For the duration of the APD condition and after, the array still responds to ping and netcat tests are also successful, and there is no evidence to indicate a physical network or a NFS storage array issue.
The NFS storage array logs and traces also do not indicate any evident issue, other hosts not running ESXi 5.5 U1 continue to work and can read and write to the NFS share without issue.
You see entries in the vobd logs similar to:
Note: These log entries use the 12345678-abcdefg0 volume as an example:
2014-04-01T14:35:08.074Z: [APDCorrelator] 9413898746us: [vob.storage.apd.start] Device or filesystem with identifier [12345678-abcdefg0] has entered the All Paths Down state. 2014-04-01T14:35:08.075Z: [APDCorrelator] 9414268686us: [esx.problem.storage.apd.start] Device or filesystem with identifier [12345678-abcdefg0] has entered the All Paths Down state. 2014-04-01T14:36:55.274Z: No correlator for vob.vmfs.nfs.server.disconnect 2014-04-01T14:36:55.274Z: [vmfsCorrelator] 9521467867us: [esx.problem.vmfs.nfs.server.disconnect] 192.168.1.1/NFS-DS1 12345678-abcdefg0-0000-000000000000 NFS-DS1 2014-04-01T14:37:28.081Z: [APDCorrelator] 9553899639us: [vob.storage.apd.timeout] Device or filesystem with identifier [12345678-abcdefg0] has entered the All Paths Down Timeout state after being in the All Paths Down state for 140 seconds.
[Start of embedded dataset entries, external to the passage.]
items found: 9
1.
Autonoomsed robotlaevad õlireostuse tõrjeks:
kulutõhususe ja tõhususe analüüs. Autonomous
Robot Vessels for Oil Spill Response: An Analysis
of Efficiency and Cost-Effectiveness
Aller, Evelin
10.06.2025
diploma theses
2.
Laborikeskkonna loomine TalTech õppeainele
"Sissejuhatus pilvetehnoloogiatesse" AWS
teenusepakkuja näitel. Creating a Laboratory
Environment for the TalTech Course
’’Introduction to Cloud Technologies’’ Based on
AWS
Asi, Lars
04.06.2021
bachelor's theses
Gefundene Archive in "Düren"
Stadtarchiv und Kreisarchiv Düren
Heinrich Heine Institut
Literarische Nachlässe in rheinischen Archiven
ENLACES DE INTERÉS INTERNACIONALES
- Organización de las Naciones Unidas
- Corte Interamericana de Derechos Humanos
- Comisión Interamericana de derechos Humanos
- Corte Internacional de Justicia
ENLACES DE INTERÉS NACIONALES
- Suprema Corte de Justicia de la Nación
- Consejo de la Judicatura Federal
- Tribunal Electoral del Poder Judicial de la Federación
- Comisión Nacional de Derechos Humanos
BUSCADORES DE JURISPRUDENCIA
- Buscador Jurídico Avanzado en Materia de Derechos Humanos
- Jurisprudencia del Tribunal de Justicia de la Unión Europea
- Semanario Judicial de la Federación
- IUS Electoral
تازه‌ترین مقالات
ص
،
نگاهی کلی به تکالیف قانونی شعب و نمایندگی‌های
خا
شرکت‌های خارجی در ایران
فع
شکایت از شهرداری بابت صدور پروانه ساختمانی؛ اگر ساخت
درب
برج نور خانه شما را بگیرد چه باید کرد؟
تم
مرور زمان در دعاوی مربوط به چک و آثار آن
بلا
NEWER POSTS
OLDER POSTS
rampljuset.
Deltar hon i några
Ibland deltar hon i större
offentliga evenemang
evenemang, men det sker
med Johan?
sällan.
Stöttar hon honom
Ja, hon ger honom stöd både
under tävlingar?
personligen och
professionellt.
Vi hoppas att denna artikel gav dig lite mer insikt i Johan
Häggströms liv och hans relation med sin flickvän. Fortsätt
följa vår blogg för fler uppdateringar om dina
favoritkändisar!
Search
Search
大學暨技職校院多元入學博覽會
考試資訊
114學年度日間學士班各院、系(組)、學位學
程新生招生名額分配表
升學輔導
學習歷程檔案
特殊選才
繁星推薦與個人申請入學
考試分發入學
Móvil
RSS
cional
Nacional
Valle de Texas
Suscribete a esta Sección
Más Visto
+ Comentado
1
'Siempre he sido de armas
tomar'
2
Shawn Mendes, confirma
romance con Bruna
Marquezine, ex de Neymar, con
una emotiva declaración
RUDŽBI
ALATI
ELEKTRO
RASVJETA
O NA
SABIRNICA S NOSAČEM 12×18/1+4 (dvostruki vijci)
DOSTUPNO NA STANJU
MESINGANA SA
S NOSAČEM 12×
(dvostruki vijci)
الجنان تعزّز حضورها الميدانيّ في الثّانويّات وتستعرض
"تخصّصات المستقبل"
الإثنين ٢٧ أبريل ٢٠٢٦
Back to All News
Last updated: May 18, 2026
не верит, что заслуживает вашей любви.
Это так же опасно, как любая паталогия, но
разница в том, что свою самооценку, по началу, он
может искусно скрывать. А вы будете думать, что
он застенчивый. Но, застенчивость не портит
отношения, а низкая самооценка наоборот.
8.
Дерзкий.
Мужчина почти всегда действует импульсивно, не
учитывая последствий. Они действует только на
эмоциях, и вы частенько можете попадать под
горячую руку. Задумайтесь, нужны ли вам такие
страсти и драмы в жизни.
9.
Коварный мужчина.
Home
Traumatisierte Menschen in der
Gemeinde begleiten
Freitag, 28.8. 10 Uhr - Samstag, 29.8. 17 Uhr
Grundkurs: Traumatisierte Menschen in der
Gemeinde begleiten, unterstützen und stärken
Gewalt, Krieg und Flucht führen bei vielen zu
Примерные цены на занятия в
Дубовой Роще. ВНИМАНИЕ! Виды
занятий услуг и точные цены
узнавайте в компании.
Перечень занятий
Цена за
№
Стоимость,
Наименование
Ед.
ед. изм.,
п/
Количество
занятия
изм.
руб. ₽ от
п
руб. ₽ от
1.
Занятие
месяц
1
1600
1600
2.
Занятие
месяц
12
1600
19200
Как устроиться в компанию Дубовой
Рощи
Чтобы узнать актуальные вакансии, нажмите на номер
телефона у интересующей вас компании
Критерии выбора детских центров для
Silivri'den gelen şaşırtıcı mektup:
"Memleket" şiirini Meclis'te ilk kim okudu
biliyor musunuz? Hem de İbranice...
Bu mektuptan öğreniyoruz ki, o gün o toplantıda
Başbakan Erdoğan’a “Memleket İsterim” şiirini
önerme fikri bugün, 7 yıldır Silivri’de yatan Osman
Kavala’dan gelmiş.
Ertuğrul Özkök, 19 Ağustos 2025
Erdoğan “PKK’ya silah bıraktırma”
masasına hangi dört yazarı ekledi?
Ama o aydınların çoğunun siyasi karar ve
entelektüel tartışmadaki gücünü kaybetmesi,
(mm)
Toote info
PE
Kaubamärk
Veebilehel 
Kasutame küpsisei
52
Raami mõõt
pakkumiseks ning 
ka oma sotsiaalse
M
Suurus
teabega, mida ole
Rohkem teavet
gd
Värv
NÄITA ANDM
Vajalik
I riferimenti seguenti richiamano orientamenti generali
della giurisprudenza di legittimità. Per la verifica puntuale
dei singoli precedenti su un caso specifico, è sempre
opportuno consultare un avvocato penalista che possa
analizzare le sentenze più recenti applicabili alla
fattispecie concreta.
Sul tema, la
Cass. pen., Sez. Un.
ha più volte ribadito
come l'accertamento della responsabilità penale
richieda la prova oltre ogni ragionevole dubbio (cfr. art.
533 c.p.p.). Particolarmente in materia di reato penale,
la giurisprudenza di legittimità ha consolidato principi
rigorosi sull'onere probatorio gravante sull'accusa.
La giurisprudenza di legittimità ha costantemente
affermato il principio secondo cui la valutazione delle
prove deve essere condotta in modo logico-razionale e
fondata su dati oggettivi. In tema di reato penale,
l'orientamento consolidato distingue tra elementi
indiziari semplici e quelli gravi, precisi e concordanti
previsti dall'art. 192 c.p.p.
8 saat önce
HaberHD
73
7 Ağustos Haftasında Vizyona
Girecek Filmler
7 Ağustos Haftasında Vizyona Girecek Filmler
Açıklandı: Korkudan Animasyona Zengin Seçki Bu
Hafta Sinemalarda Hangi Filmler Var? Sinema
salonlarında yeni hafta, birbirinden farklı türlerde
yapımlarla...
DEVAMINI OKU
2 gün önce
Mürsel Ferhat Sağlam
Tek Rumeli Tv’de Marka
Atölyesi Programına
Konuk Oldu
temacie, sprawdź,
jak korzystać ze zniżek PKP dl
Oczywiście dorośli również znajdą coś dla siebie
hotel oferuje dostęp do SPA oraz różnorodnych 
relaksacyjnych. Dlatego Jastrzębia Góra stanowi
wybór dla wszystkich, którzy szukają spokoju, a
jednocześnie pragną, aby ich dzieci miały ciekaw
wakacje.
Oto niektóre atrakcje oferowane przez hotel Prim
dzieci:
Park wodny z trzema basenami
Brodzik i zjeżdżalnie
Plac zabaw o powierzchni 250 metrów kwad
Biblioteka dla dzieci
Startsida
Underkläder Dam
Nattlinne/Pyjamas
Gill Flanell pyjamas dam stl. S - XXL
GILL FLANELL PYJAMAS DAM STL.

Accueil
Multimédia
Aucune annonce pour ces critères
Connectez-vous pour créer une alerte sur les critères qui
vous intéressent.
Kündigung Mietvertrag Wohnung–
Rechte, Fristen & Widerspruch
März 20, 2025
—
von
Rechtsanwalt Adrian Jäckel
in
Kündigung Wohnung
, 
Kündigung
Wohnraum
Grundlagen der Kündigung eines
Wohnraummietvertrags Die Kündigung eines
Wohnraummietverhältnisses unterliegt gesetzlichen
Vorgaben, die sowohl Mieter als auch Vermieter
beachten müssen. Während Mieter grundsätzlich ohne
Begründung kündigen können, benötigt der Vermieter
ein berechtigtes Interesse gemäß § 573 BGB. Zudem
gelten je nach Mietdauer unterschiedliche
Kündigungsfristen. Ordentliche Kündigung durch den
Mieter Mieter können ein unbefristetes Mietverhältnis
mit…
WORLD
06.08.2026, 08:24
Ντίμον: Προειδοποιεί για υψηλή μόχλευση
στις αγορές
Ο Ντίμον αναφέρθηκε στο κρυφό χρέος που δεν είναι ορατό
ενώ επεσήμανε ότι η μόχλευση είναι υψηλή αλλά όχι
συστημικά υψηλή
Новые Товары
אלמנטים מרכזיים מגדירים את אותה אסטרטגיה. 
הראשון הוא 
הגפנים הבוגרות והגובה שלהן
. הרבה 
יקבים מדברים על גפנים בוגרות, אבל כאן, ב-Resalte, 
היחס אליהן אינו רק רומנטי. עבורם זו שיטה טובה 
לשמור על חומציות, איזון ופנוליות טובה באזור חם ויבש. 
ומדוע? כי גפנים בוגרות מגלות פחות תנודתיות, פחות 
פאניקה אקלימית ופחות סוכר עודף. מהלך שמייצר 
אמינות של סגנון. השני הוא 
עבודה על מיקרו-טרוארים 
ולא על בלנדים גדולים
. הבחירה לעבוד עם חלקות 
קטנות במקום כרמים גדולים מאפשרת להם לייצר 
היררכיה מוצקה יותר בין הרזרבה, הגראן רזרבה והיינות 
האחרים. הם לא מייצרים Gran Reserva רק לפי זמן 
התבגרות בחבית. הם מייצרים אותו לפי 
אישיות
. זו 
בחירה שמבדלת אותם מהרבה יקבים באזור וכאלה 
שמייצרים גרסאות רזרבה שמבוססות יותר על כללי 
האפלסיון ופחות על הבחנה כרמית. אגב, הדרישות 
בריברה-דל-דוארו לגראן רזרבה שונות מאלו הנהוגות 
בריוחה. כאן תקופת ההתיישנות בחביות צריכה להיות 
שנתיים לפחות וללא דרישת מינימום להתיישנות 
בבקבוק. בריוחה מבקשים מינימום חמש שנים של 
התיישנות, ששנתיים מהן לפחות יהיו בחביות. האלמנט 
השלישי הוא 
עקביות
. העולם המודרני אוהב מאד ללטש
I/Os will now be fast failed. 2014-04-01T14:37:28.081Z: [APDCorrelator] 9554275221us: [esx.problem.storage.apd.timeout] Device or filesystem with identifier [12345678-abcdefg0] has entered the All Paths Down Timeout state after being in the All Paths Down state for 140 seconds. I/Os will now be fast failed.
This is a known issue affecting ESXi 5.5 Update 1 hosts with connected NFS storage. VMware is working towards providing a resolution to customers.
To work around this issue, VMware recommends using ESXi 5.5 GA.